Being realistic, however, even if we had this ideal situation in place tomorrow, a major recession – unlike anything most Americans alive today have ever seen – is unavoidable. Catastrophe is here and we will not escape it. But even the 18-to-24-months catastrophe we are in is not the worst outcome. The worst outcome would be a full repeat of the Great Depression. The worst of the Great Depression was not so much the initial economic collapse, as dramatic as that was, but its persistence for several years. This is what we still have time to avoid and where our energy should be invested. The political spin about pushing for reforms and bailouts to “avert disaster” needs to be corrected, so that everyone’s expectations are not biased towards thinking that a trillion dollars of fiscal stimulus means back to business as usual. The emergency is real and present, but not to escape catastrophe. All the numbers we have about employment, production, world trade, the financial system, etc. show that we are already in a catastrophe. The emergency is to avoid the persistence of the stagnation that occurred during the Depression. The emergency is to prevent most of the next decade from looking like 2008.

Lesson 3: Prevention. We got into this mess because financial development advanced way ahead of not only regulators and government officials, but the actors in financial markets themselves, including the geniuses who created the innovative financial products that we have now come to know (and fear) by their acronyms – CDOs, MBSs, CMOs, and the greatest villain of all, CDSs!

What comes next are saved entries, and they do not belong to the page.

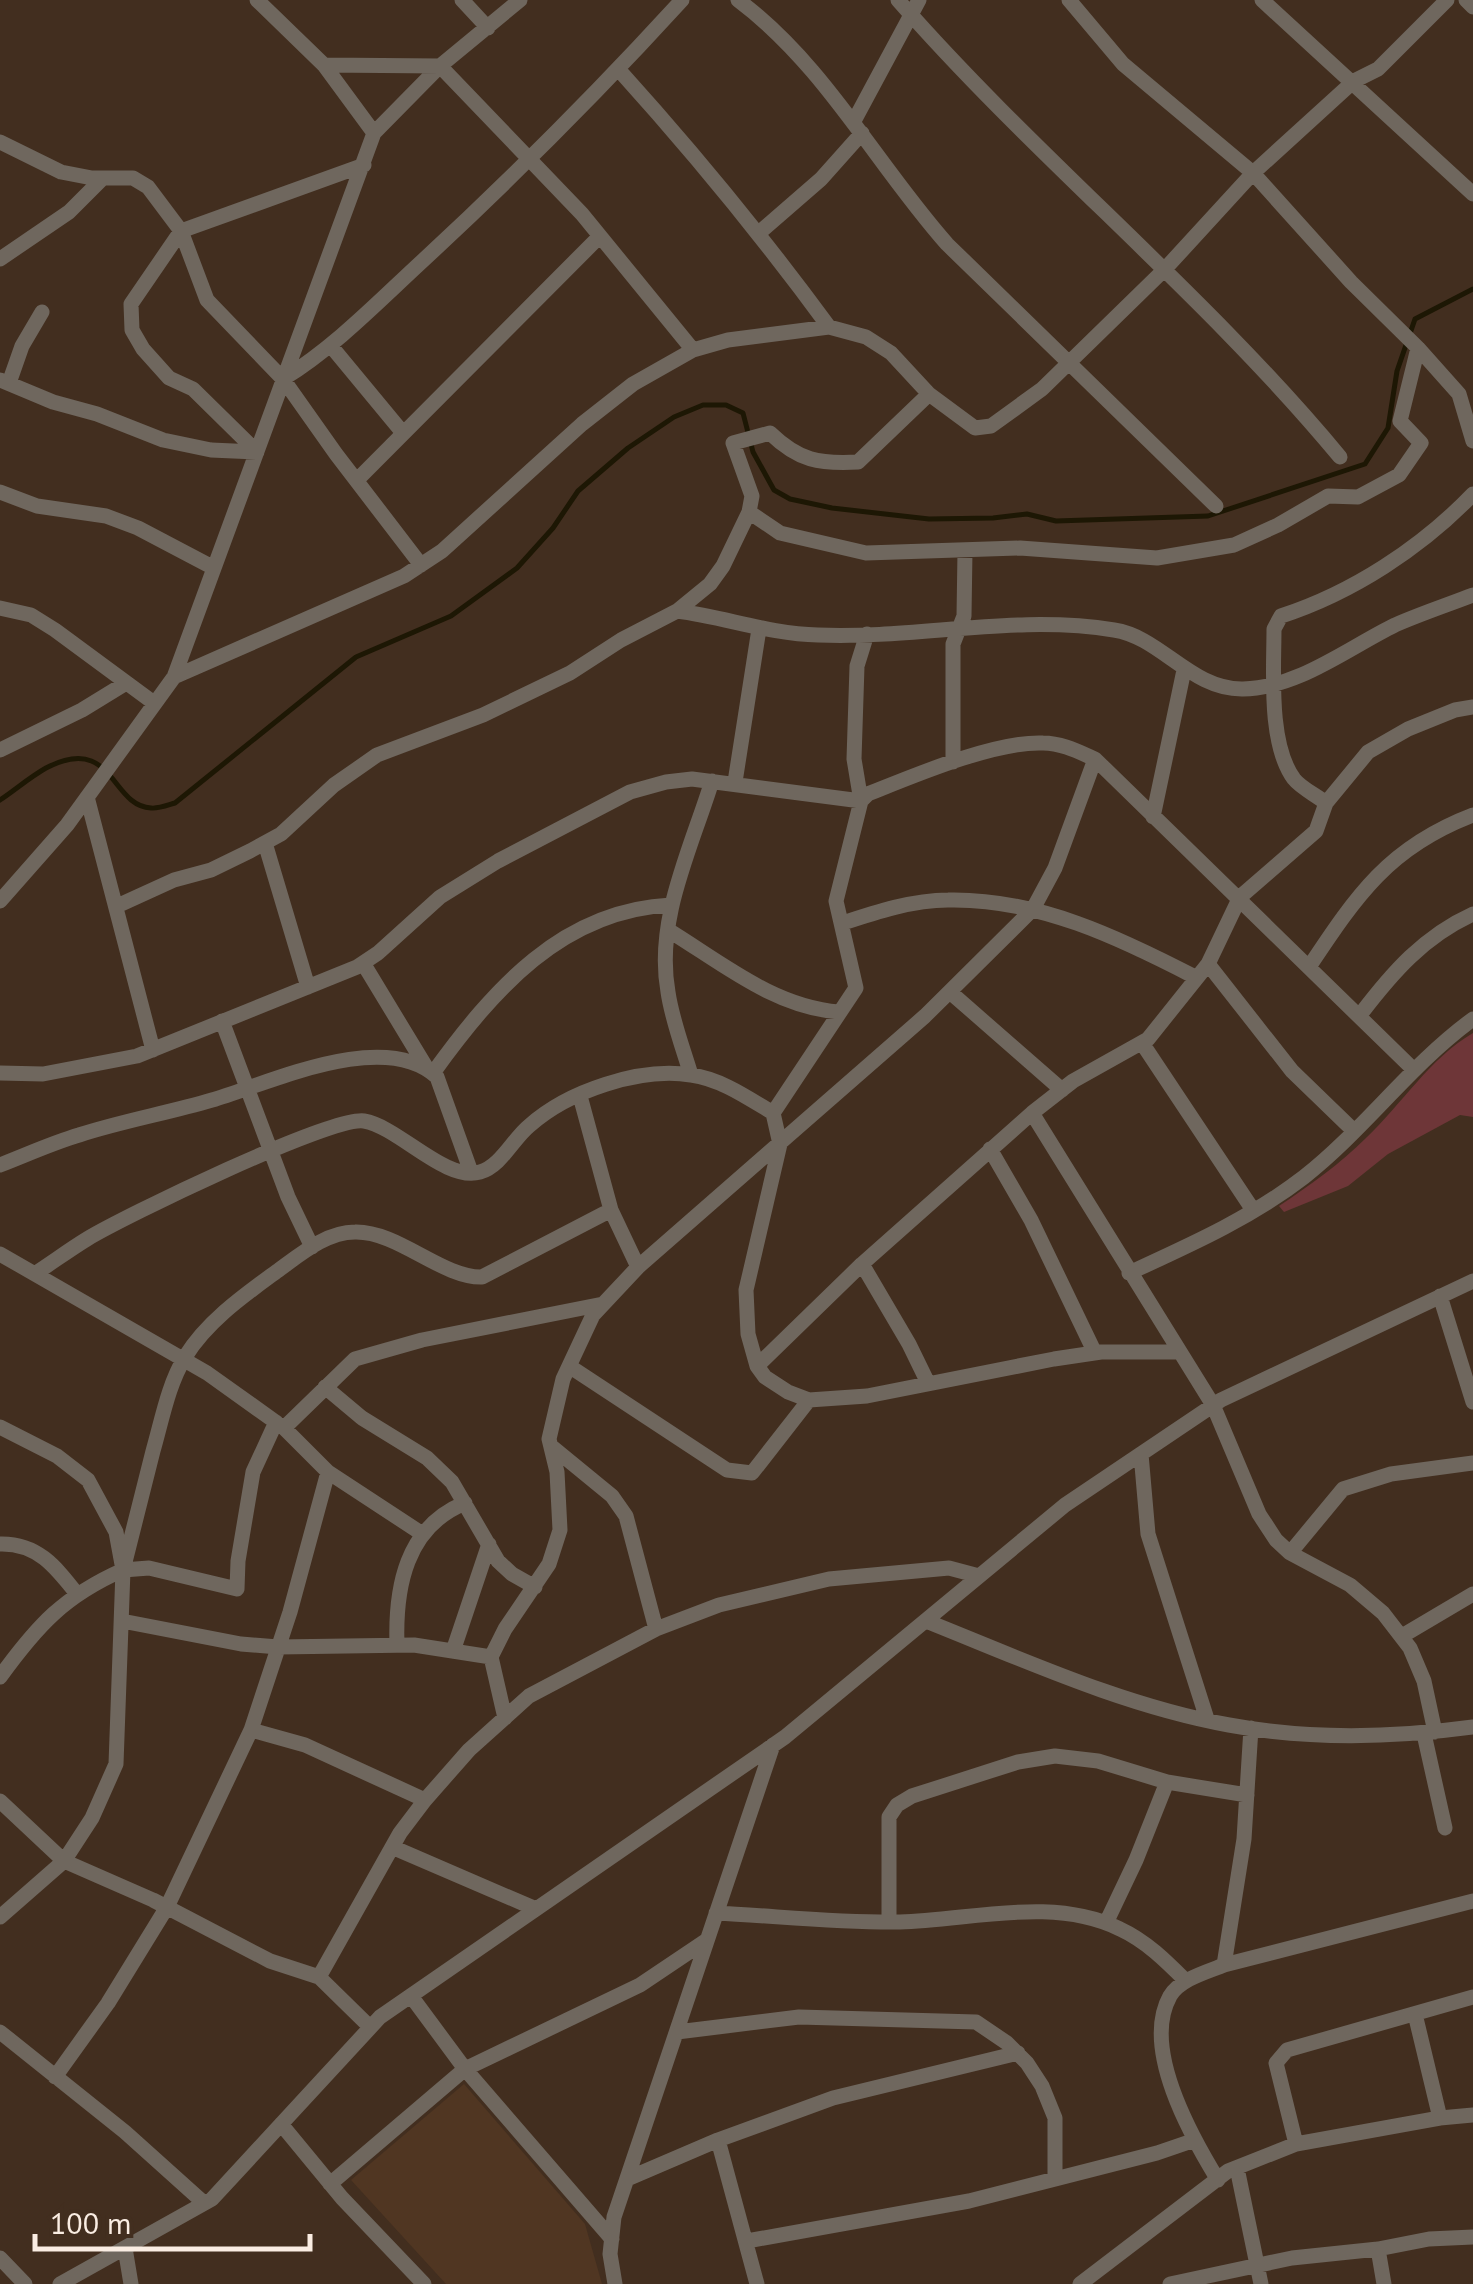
<svg xmlns="http://www.w3.org/2000/svg" width="1473" height="2284" font-family="'PT Sans',sans-serif">
  <style>
    .built { fill: #503622 }
    .green { fill: #6e3638 }
    .lines { fill: none; stroke-linecap: round; stroke-linejoin: round }
    .stream { stroke: #1d1704; stroke-width: 5 }
    .street { stroke: #6f675e; stroke-width: 15 }
  </style>
  <rect width="100%" height="100%" fill="#422e1f"/>
  <path class="built" d="M 464,2084 L 585,2224 L 602,2284 L 446,2284 L 351,2180 Z"/>
  <path class="green" d="M 1473,1033 L 1473,1117 L 1460,1115 L 1388,1154 L 1348,1186 L 1284,1212 L 1279,1206 C 1309,1186 1340,1164 1366,1138 C 1402,1104 1430,1058 1473,1033 Z"/>
  <g class="lines">
    <path class="stream" d="M 0,800 C 15,790 30,777 46,768 C 114,733 110,806 151,808 C 158,809 168,805 175,803 L 356,657 L 451,616 L 517,568 L 553,528 L 578,491 L 628,448 L 674,417 L 703,405 L 726,405 L 743,413 L 753,452 L 774,490 L 790,499 L 832,508 L 929,519 L 993,518 L 1027,514 L 1056,521 L 1208,516 L 1365,464 L 1388,428 L 1397,371 L 1415,319 L 1473,289"/>
    <path class="street" d="M 257,0 L 324,65 L 374,133
      M 462,0 L 488,28
      M 738,0 C 825,65 876,164 947,244 L 1216,506
      M 898,0 C 1038,160 1204,293 1340,457
      M 1069,0 L 1123,64 L 1253,173 L 1351,282 L 1418,348 L 1459,394 L 1473,441
      M 1262,0 L 1473,194
      M 1466,0 L 1473,7
      M 324,65 L 440,66 L 582,214 L 693,350
      M 619,70 C 694,153 763,237 829,327
      M 854,121 L 919,0
      M 0,142 L 61,172 L 92,178 L 133,178 L 148,187 L 181,231 L 207,300 L 283,379 L 336,454 L 421,565
      M 760,232 L 821,179 L 862,133
      M 0,259 L 69,212 L 103,178
      M 331,346 L 403,433
      M 283,379 C 333,348 374,306 417,266 C 509,181 598,92 682,0
      M 0,380 L 53,402 L 97,414 L 163,440 L 211,450 L 257,452
      M 9,383 L 22,346 L 42,312
      M 929,394 L 858,462 C 819,464 799,461 770,433 L 733,443 L 752,496 L 749,512 L 780,533 L 866,553 L 1020,548 L 1157,558 L 1234,545 L 1278,525 L 1328,496 L 1358,497 L 1399,475 L 1421,443 L 1400,421 L 1418,348
      M 257,452 L 193,389 L 169,378 L 143,349 L 132,330 L 131,304 L 181,231 L 364,165
      M 357,480 L 600,236
      M 0,492 L 37,506 L 106,516 L 138,528 L 214,568
      M 0,608 L 31,615 L 55,630 L 154,703
      M 677,611 C 725,617 769,634 818,635 C 917,639 1015,614 1114,630 C 1161,637 1191,690 1243,689 C 1298,688 1348,648 1395,625 C 1420,614 1447,605 1473,595
      M 867,634 L 857,666 L 854,759 L 861,801 L 836,901 L 856,988 L 773,1113 L 780,1144 L 746,1290 L 748,1334 L 757,1366 L 765,1377 L 788,1392 L 809,1400 L 867,1396 L 1054,1359 L 1101,1352 L 1179,1352
      M 174,677 L 404,576 L 442,551 L 582,424 L 633,384 L 693,350 L 728,340 L 829,327 L 866,337 L 891,353 L 929,394 L 975,428 L 991,426 L 1042,389 L 1165,269 L 1253,173 L 1354,81 L 1378,69 L 1447,0
      M 0,750 L 82,710 L 126,683
      M 953,762 L 953,644 L 964,616 L 965,551
      M 735,782 L 759,629
      M 87,797 L 153,1050
      M 1326,803 C 1316,795 1301,788 1294,779 C 1268,744 1274,671 1274,629 L 1281,616 C 1352,593 1421,548 1473,494
      M 1153,817 L 1184,670
      M 265,843 L 308,987
      M 0,901 L 67,825 L 174,677 L 374,133 L 440,66 L 520,0
      M 117,906 L 174,880 L 211,870 L 250,851 L 281,834 L 334,785 L 377,755 L 483,715 L 570,673 L 621,640 L 677,611 L 710,584 L 723,566 L 749,512
      M 843,923 C 876,912 913,900 948,900 C 1037,898 1120,938 1197,978
      M 668,930 C 722,963 774,1007 839,1012
      M 363,963 L 426,1067
      M 1208,964 L 1292,1071 L 1354,1131
      M 1309,967 C 1357,895 1389,847 1473,815
      M 950,992 L 1062,1090
      M 1360,1015 C 1392,973 1424,936 1473,914
      M 222,1021 L 288,1197 L 312,1247
      M 1142,1043 L 1253,1210
      M 0,1073 L 43,1074 L 137,1056 L 357,967 L 378,953 L 440,897 L 498,861 L 630,792 L 666,782 L 692,779 L 861,801 L 868,794 C 913,776 995,741 1043,743 C 1062,743 1079,752 1095,759 L 1414,1070
      M 433,1073 C 493,990 562,910 671,905
      M 691,1075 C 683,1048 672,1020 668,992 C 655,920 691,849 712,781
      M 580,1096 L 611,1210 L 638,1267
      M 990,1149 L 1031,1220 L 1095,1353
      M 0,1165 C 26,1155 52,1143 79,1135 C 122,1121 168,1113 212,1100 C 270,1083 384,1028 437,1077 L 471,1172
      M 0,1254 L 207,1373 L 284,1428 L 328,1472 L 421,1533
      M 862,1264 L 909,1344 L 928,1383
      M 36,1273 C 53,1262 69,1250 87,1239 C 123,1217 331,1116 364,1121 C 399,1127 445,1182 480,1172 C 501,1166 513,1139 529,1126 C 568,1091 640,1067 691,1075 C 721,1079 748,1098 773,1113
      M 1129,1273 C 1190,1245 1251,1218 1304,1177 C 1365,1129 1410,1065 1473,1019
      M 1440,1296 L 1473,1402
      M 569,1366 L 727,1470 L 752,1473 L 809,1400
      M 757,1366 L 862,1264 L 1032,1113
      M 325,1387 L 362,1418 L 427,1458 L 452,1482 L 498,1561 L 512,1574 L 535,1587
      M 0,1427 L 57,1456 L 88,1480 L 116,1532 L 123,1570 L 116,1764 L 92,1818 L 64,1861 L 0,1917
      M 284,1428 L 355,1359 L 422,1340 L 603,1304
      M 551,1446 L 612,1496 L 626,1516 L 656,1629
      M 1141,1454 L 1148,1534 L 1207,1719
      M 0,1544 C 37,1543 55,1566 77,1594
      M 1290,1553 L 1343,1489 L 1391,1474 L 1473,1463
      M 123,1570 L 149,1568 L 237,1589 L 238,1561 L 253,1472 L 276,1422
      M 122,1621 L 241,1644 L 278,1647 L 414,1645 L 491,1657
      M 926,1621 C 1024,1660 1124,1706 1229,1725 C 1310,1740 1392,1738 1473,1727
      M 1402,1636 L 1473,1594
      M 397,1645 C 395,1587 406,1527 465,1503
      M 453,1651 L 489,1544
      M 0,1677 C 37,1626 64,1596 123,1570 C 133,1530 143,1491 153,1451 C 162,1420 168,1385 185,1357 C 208,1320 246,1294 280,1269 C 302,1253 327,1232 355,1232 C 398,1231 442,1278 482,1277 L 611,1210
      M 505,1718 L 491,1657 L 505,1629 L 549,1564 L 560,1530 L 557,1472 L 549,1439 L 563,1379 L 593,1315 L 638,1267 L 925,1016 L 1033,909 L 1055,868 L 1095,759
      M 251,1730 L 305,1745 L 425,1800
      M 1435,1732 L 1424,1681 L 1410,1648 L 1383,1613 L 1350,1585 L 1290,1553 L 1276,1540 L 1259,1514 L 1213,1405 L 1032,1113 L 1073,1081 L 1148,1039 L 1208,964 L 1240,897 L 1316,831 L 1326,803 L 1368,752 L 1408,729 L 1455,710 L 1473,707
      M 1424,1734 L 1445,1828
      M 0,1801 L 64,1861 L 153,1900 L 270,1961 L 319,1977 L 370,2027
      M 392,1847 L 536,1909
      M 716,1913 C 777,1916 839,1923 900,1922 C 972,1920 1053,1896 1120,1929 C 1146,1941 1166,1961 1186,1981
      M 889,1922 L 889,1817 L 897,1805 L 912,1796 L 1018,1762 L 1055,1756 L 1098,1761 L 1167,1782
      M 1106,1923 L 1136,1860 L 1167,1782 L 1247,1795
      M 1224,1965 L 1244,1839 L 1251,1728
      M 319,1977 L 400,1833 L 425,1800 L 469,1750 L 529,1696 L 656,1629 L 719,1605 L 829,1579 L 949,1568 L 979,1576
      M 411,1996 L 465,2069 L 612,2239
      M 1415,2014 L 1440,2118
      M 0,2032 L 125,2132 L 204,2203
      M 677,2032 L 799,2017 L 976,2022 L 1007,2043 L 1027,2063 L 1042,2086 L 1055,2118 L 1055,2178
      M 55,2077 L 108,2003 L 167,1907 L 251,1730 L 290,1612 L 328,1472
      M 281,2124 L 342,2198 L 424,2284
      M 718,2140 L 757,2284
      M 1296,2144 L 1276,2063 L 1287,2050 L 1473,1997
      M 1237,2168 L 1261,2284
      M 627,2179 L 718,2140 L 833,2098 L 1018,2053
      M 1218,2180 C 1191,2136 1141,2048 1170,1996 C 1180,1979 1207,1972 1224,1965 L 1473,1901
      M 330,2184 L 465,2069 L 640,1985 L 707,1940
      M 747,2241 L 969,2201 L 1157,2153 L 1195,2140
      M 125,2248 L 131,2284
      M 1378,2249 L 1384,2284
      M 0,2258 L 25,2284
      M 60,2284 L 212,2199 L 380,2017 L 785,1737 L 1065,1505 L 1221,1400 L 1473,1281
      M 615,2284 L 610,2254 L 614,2217 L 773,1745
      M 1080,2284 L 1228,2171 L 1296,2144 L 1440,2118 L 1473,2115
      M 1170,2284 L 1292,2258 L 1378,2249 L 1429,2239 L 1473,2237"/>
  </g>
  <path d="M35 2234v15h275v-15" fill="none" stroke="#faede3" stroke-width="5"/>
  <text x="50" y="2234" font-size="30" fill="#faede3" stroke="#422e1f" stroke-width="8" paint-order="stroke">100 m</text>
</svg>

Preventing the next debacle, however, requires careful thinking. Imposing regulations and controls that would return the financial system to its 1960s structure would be a major mistake. The challenge is to identify where things went very wrong and plug the deep holes that exist while preserving the enormous potential that the securitisation of financial assets has for enhancing efficiency and standards of living worldwide. A starting point is to recognise that government made two huge mistakes in (a) directing regulators to ignore products like CDSs, by pretending that simply by an act of law they could be declared not to be standard securities or a form of gambling (both of which they were!), and (b) instituting and enlarging the implicit government guarantee backing the fast expansion of mortgage giants Fannie Mae and Freddie Mac. Had the wisdom of people like Mrs. Brooksley Born prevailed in the late 1990s, the CDS market would have been at least supervised, if not regulated. This alone would have saved us enormous pain today, because the jump from the mid-billions problem that sub-prime mortgages were to the mid-trillions debacle we are suffering occurred largely due to the casino-like setup in which AIG and other financial companies conducted the CDS business.